Канал «Вычитала» опирается на вычитанное (в книгах и статьях) — но этим не ограничивается.
Ключевые слова: литература, уважение к разнообразию мира, самоисследование, Петербург, самоирония.
Из статьи Дэвида Брукса «The Nuclear Family Was a Mistake»:
If you want to summarize the changes in family structure over the past century, the truest thing to say is this: We’ve made life freer for individuals and more unstable for families. We’ve made life better for adults but worse for children. We’ve moved from big, interconnected, and extended families, which helped protect the most vulnerable people in society from the shocks of life, to smaller, detached nuclear families (a married couple and their children), which give the most privileged people in society room to maximize their talents and expand their options. The shift from bigger and interconnected extended families to smaller and detached nuclear families ultimately led to a familial system that liberates the rich and ravages the working-class and the poor.
According to Steven Ruggles, professor of history and population studies at the University of Minnesota, in 1800, 90 percent of American families were “corporate families”—social units organized around a family business.
Until 1850, roughly three-quarters of Americans older than 65 lived with their kids and grandkids. Nuclear families existed, but they were surrounded by extended or corporate families.
Extended families have resilience. An extended family is one or more families in a supporting web. Your spouse and children come first, but there are also cousins, in-laws, grandparents—a complex web of relationships among, say, seven, 10, or 20 people. If a mother dies, siblings, uncles, aunts, and grandparents are there to step in. If a relationship between a father and a child ruptures, others can fill the breach. Extended families have more people to share the unexpected burdens—when a kid gets sick in the middle of the day or when an adult unexpectedly loses a job.

▸ **MATERIAL PROVIDED**

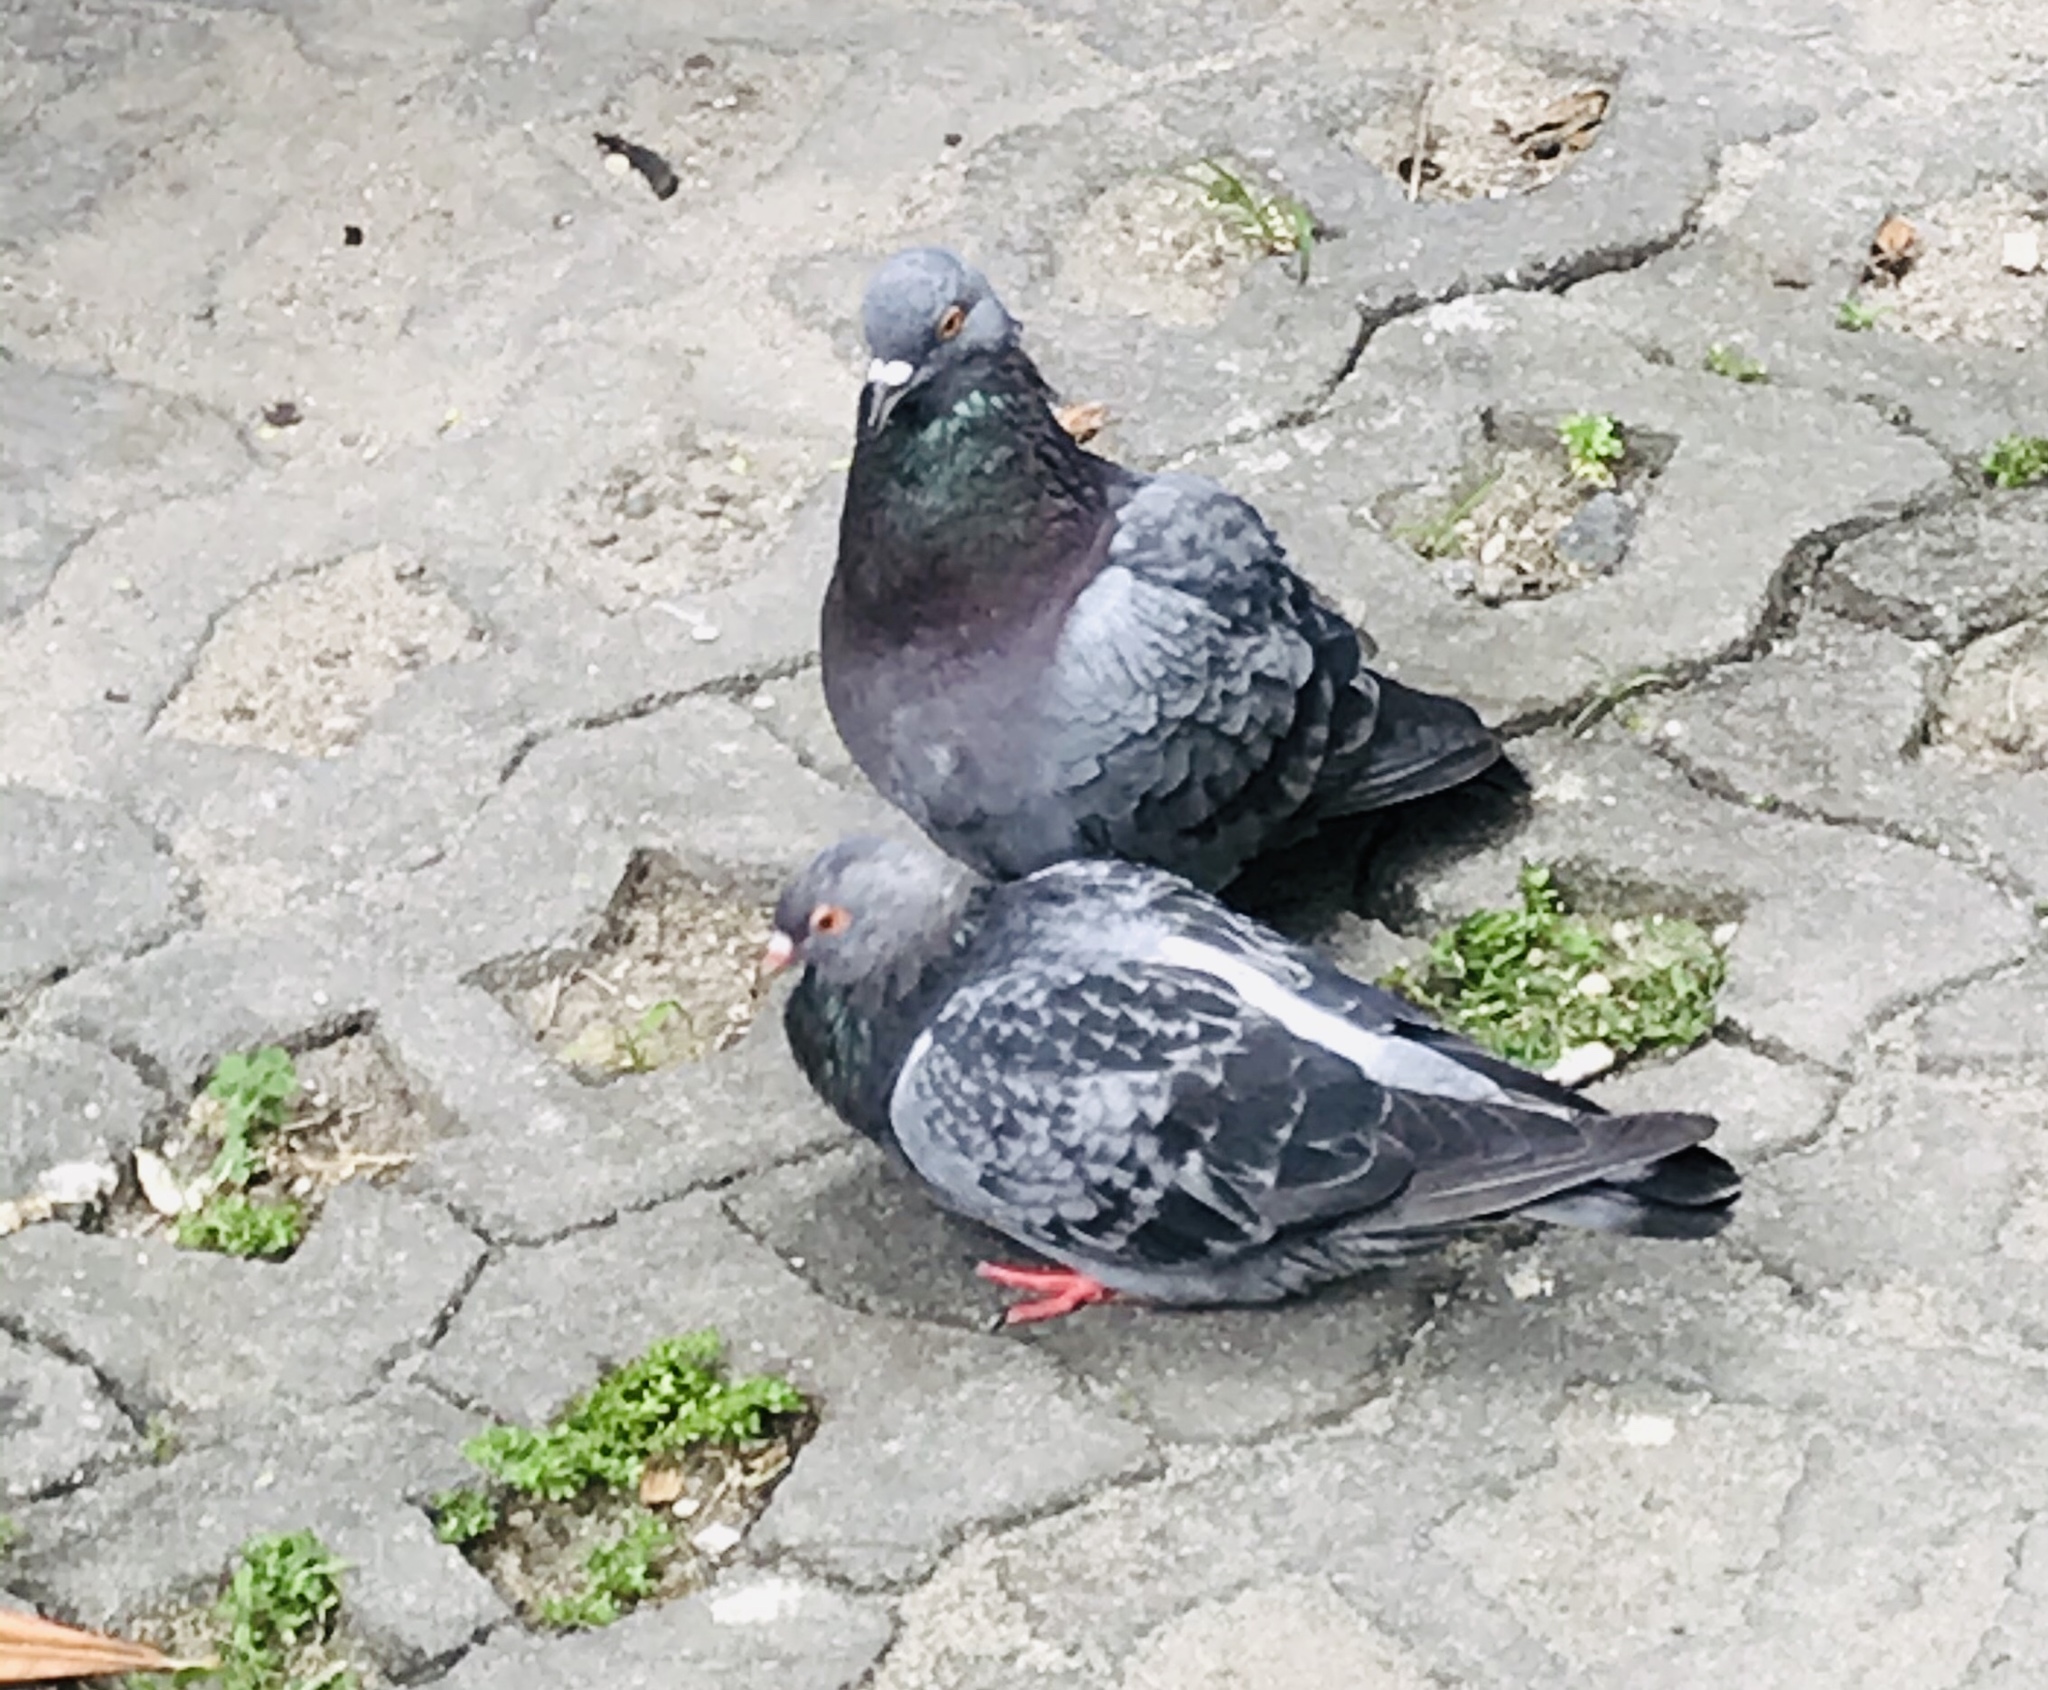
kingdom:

▸ **WHAT YOU SHOULD DO**
Can you reproduce the family-structure passage, starting at the words "Until 1850, roughly" and stopping after "loses a job.", with "resilience" changed to "staying power"?

▸ **RESPONSE AREA**
Until 1850, roughly three-quarters of Americans older than 65 lived with their kids and grandkids. Nuclear families existed, but they were surrounded by extended or corporate families.
Extended families have staying power. An extended family is one or more families in a supporting web. Your spouse and children come first, but there are also cousins, in-laws, grandparents—a complex web of relationships among, say, seven, 10, or 20 people. If a mother dies, siblings, uncles, aunts, and grandparents are there to step in. If a relationship between a father and a child ruptures, others can fill the breach. Extended families have more people to share the unexpected burdens—when a kid gets sick in the middle of the day or when an adult unexpectedly loses a job.